In [None]:
import os
import sys
import glob
import numpy as np
import pandas as pd
import seaborn as sns
from matplotlib import pyplot as plt
import matplotlib.colors as mpl_colors

from scipy import interpolate
import FlowCytometryTools as fct

In [None]:
%load_ext autoreload
%autoreload 2
%aimport -fct -np -pd -plt

In [None]:
sys.path.append('../')
from pipeline_process import common
from pipeline_process.facs import constants, manager, processor, unmixer

FITC = constants.FITC
BOX_ROOT = '/Users/keith.cheveralls/Box-cache/'

In [None]:
# initialize a manager
m = manager.FACSManager(BOX_ROOT)

In [None]:
# initialize a processor for one plate
p = processor.FACSProcessor(*m.get_sample_and_control_dirpaths('P0014'), verbose=False)

In [None]:
# process a sample
plt.figure(figsize=(8,6))
s = p.process_sample('D1', show_plots=True)

In [None]:
all_plate_ids = list(manager.CONTROL_DIRNAMES.keys())

### Process all plates

In [None]:
# load all plates and process all samples
stats, dists = [], []
for plate_id in all_plate_ids:
    print('Loading plate %s' % plate_id)

    p = processor.FACSProcessor(*m.get_sample_and_control_dirpaths(plate_id), verbose=False)
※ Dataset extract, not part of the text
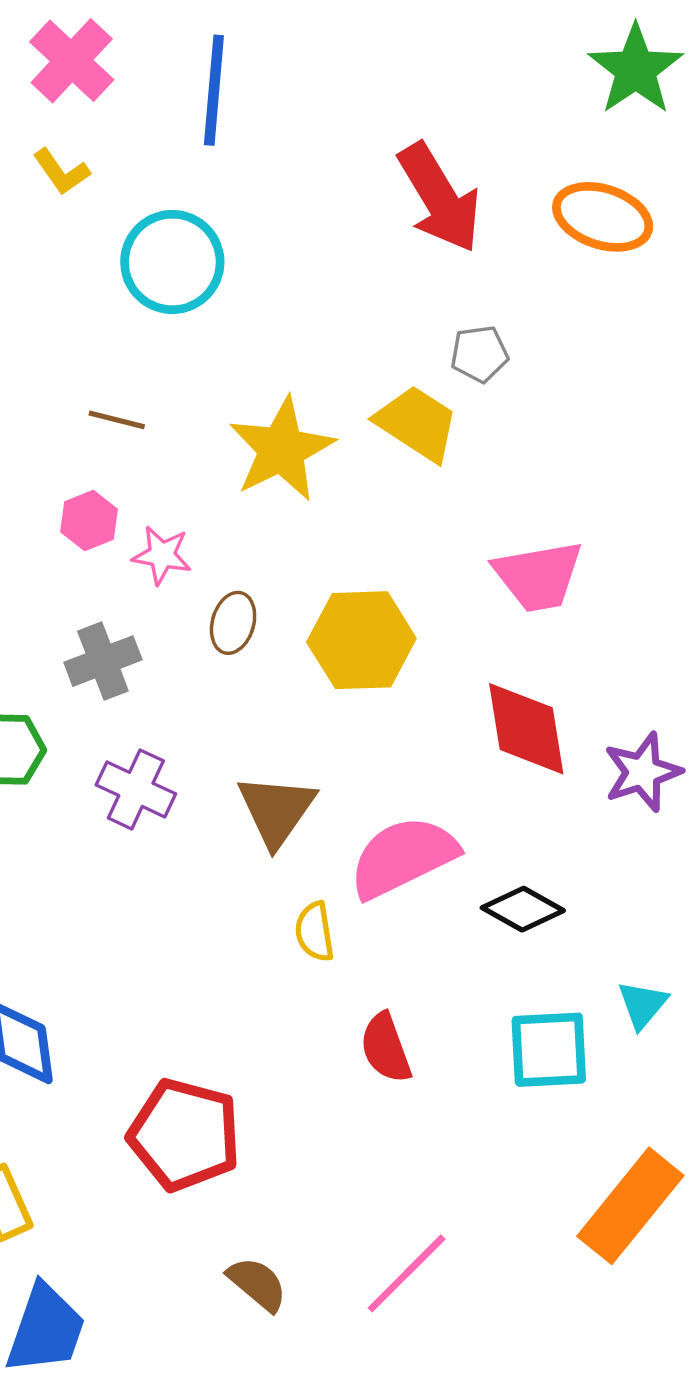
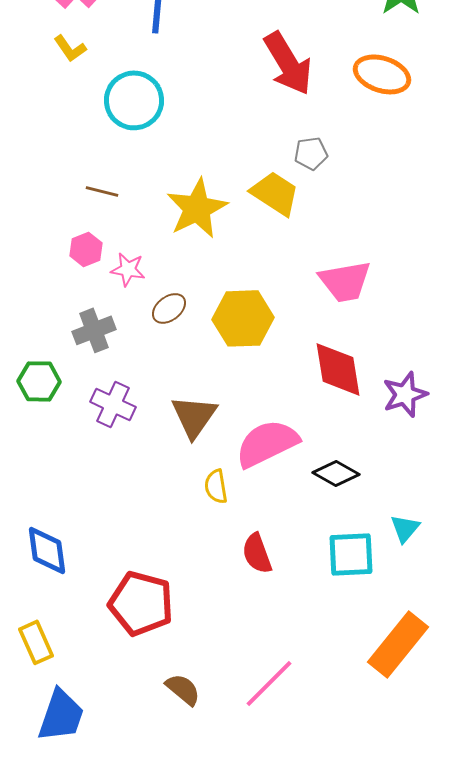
brown ellipse: (233, 623) -> (169, 308), turned 36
    for well_id in p.well_ids:
        stat, dist = p.process_sample(well_id, show_plots=False)
        stat['well_id'] = well_id
        dist['well_id'] = well_id
        stat['plate_id'] = plate_id
        dist['plate_id'] = plate_id
        stats.append(stat)
        dists.append(dist)

In [None]:
# cache stats
pd.DataFrame(data=stats).to_csv('2019-07-16_all-facs-results.csv')

In [None]:
# cache dists
def to_jsonable(dists):
    '''coerce arrays to lists'''
    for row in dists:
        for key, val in row.items():
            row[key] = list(val)
    return dists

with open('2019-07-16_dists-cache.json', 'w') as file:
    json.dump(to_jsonable(dists), file)

### Some plots

In [None]:
d = pd.DataFrame(data=stats)
d = d.dropna(how='any', axis=0)
d.shape

In [None]:
_ = plt.scatter(d.area, d.rel_median_log, alpha=.1)

In [None]:
# area vs log median
_ = plt.hist2d(
    d.area,
    d.rel_median_log,
    bins=(np.arange(0, .4, .01), np.arange(0, 1.5, .03)),
    norm=mpl_colors.PowerNorm(.5))

In [None]:
# mean vs std
_ = plt.hist2d(
    d.raw_mean,
    d.raw_std,
    bins=(np.arange(3000, 7000, 90), np.arange(0, 1500, 30)),
    norm=mpl_colors.PowerNorm(.7))

In [None]:
# std vs max
_ = plt.hist2d(
    d.rel_mean_hlog,
    d.rel_percentile99_hlog,
    bins=(np.arange(1000, 6000, 90), np.arange(2000, 8000, 60)),
    norm=mpl_colors.PowerNorm(.7))

### Compare control distributions from different plates

In [None]:
# plot the reference distributions
plate_nums_weird_controls = [1, 6, 10, 11, 19]
for plate_num in plate_nums_weird_controls:
    print('Loading plate %s' % plate_num)
    p = processor.FACSProcessor(*m.get_sample_and_control_dirpaths(plate_num))
    plt.plot(p.x_ref, p.y_ref, label=plate_num)
plt.legend()